If you listen to audio-books, you might try this one:
James Joyce’s Ulysses (unabridged), read by Donal Donnelly; produced and issued by Recorded Books. (There are other recorded versions but I’m not crazy about the samples I’ve heard from the other readers).
I’ve read Ulysses a few times over the decades and always enjoyed it tremendously (in fact I’d say it’s far and away the best novel I’ve ever read) but I’ve never listened to it before.
Hearing it read aloud by such a terrific reader brings the story, the characters and the whole atmosphere of the book into vibrant life. Donal Donnelly has a wonderful voice and a legitimate Irish accent—which he pitches in a dozen directions and tones depending on the flow and content of the book and the personalities of the characters.

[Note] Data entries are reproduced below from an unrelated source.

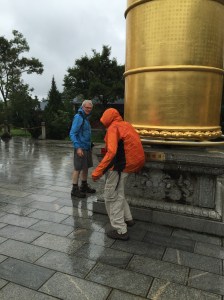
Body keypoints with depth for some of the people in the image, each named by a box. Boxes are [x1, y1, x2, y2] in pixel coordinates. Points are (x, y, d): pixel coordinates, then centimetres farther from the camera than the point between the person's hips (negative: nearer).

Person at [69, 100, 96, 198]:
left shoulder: (86, 117, 14)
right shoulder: (78, 117, -14)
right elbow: (72, 134, -19)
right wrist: (78, 147, -25)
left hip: (87, 147, 9)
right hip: (80, 148, -9)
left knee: (85, 167, 16)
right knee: (78, 168, -2)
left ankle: (84, 186, 30)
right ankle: (75, 189, 8)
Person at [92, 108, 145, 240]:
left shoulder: (114, 128, -13)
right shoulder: (127, 125, 13)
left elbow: (111, 152, -26)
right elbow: (135, 145, 19)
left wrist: (97, 171, -26)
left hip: (118, 167, -9)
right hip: (130, 164, 9)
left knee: (111, 197, 3)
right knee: (119, 193, 25)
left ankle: (121, 231, 8)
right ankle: (128, 219, 37)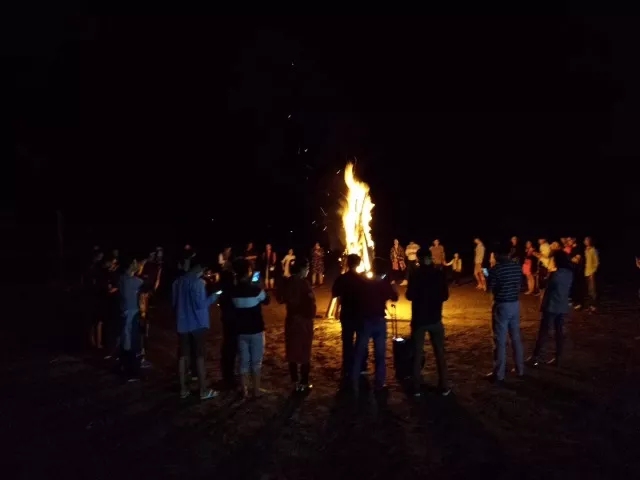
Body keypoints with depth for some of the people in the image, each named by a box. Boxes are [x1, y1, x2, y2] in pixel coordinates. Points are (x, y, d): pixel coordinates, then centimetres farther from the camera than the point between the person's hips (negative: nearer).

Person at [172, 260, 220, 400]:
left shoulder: (178, 281, 7)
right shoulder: (198, 282, -15)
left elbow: (174, 303, 14)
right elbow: (201, 304, -18)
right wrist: (214, 295, -6)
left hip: (182, 323, 6)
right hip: (197, 324, -6)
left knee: (183, 355, 11)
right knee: (199, 355, 0)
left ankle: (183, 389, 17)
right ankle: (203, 390, 6)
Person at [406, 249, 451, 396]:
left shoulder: (415, 275, -10)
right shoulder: (440, 274, -4)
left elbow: (409, 296, -5)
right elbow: (445, 296, 3)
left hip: (419, 319, -1)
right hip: (435, 319, 2)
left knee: (417, 354, 7)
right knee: (439, 353, 11)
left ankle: (417, 388, 9)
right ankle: (444, 387, 13)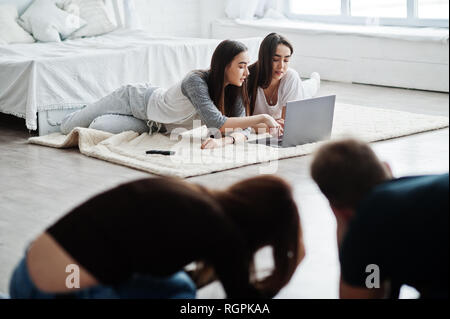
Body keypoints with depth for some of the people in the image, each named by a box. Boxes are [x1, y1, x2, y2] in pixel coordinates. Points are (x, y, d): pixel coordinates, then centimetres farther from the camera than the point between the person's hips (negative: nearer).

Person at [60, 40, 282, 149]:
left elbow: (242, 131, -22)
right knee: (68, 127, 0)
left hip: (156, 127, 5)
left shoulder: (235, 92, -18)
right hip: (139, 100, -5)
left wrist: (223, 140, -46)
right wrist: (262, 118, -49)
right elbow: (216, 122, -48)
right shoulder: (197, 81, -38)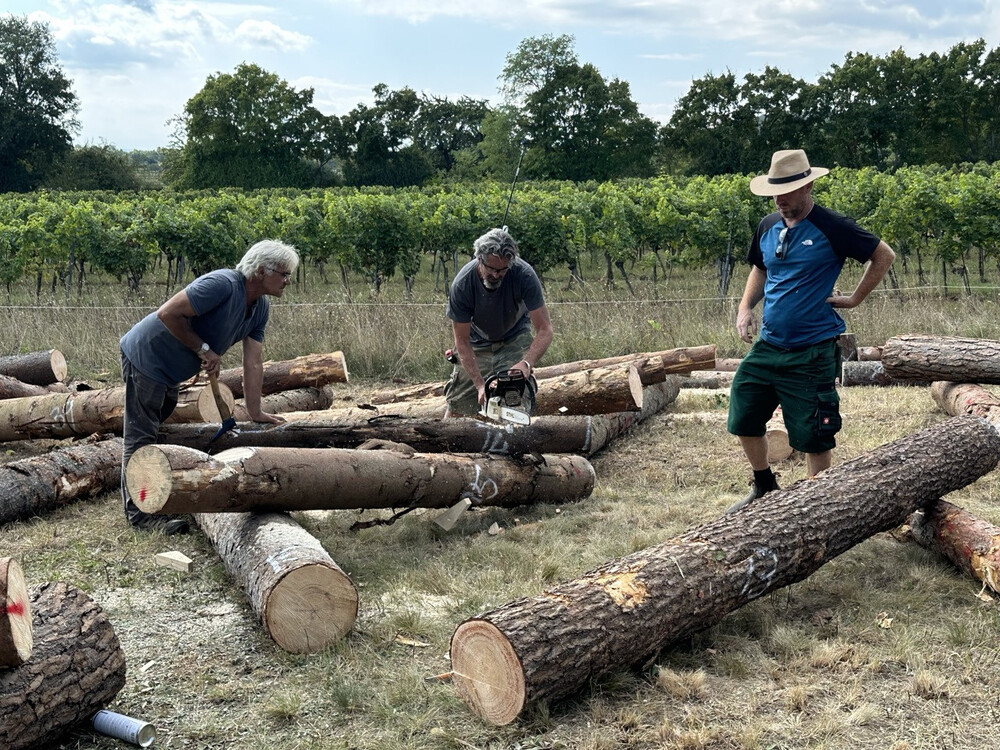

For the internal monologues he uses an intensely reflective and personal tone and for the narration and dialogue he adjusts his voice so it expresses everything from pomposity, bemusement and sarcasm to tenderness, anger and heartbreak.
Ulysses can be a complicated, difficult book. There are some parts of it I just don’t get, especially when they concern Stephen Dedalus’ internal monologues and his interactions with some of the other characters (not to mention the Latin and a good deal of the Catholic rituals). But listening to it seems to make even those difficult parts easier.
This book is great art; prose, poetry and music combined—and hearing it read aloud really enriches the experience.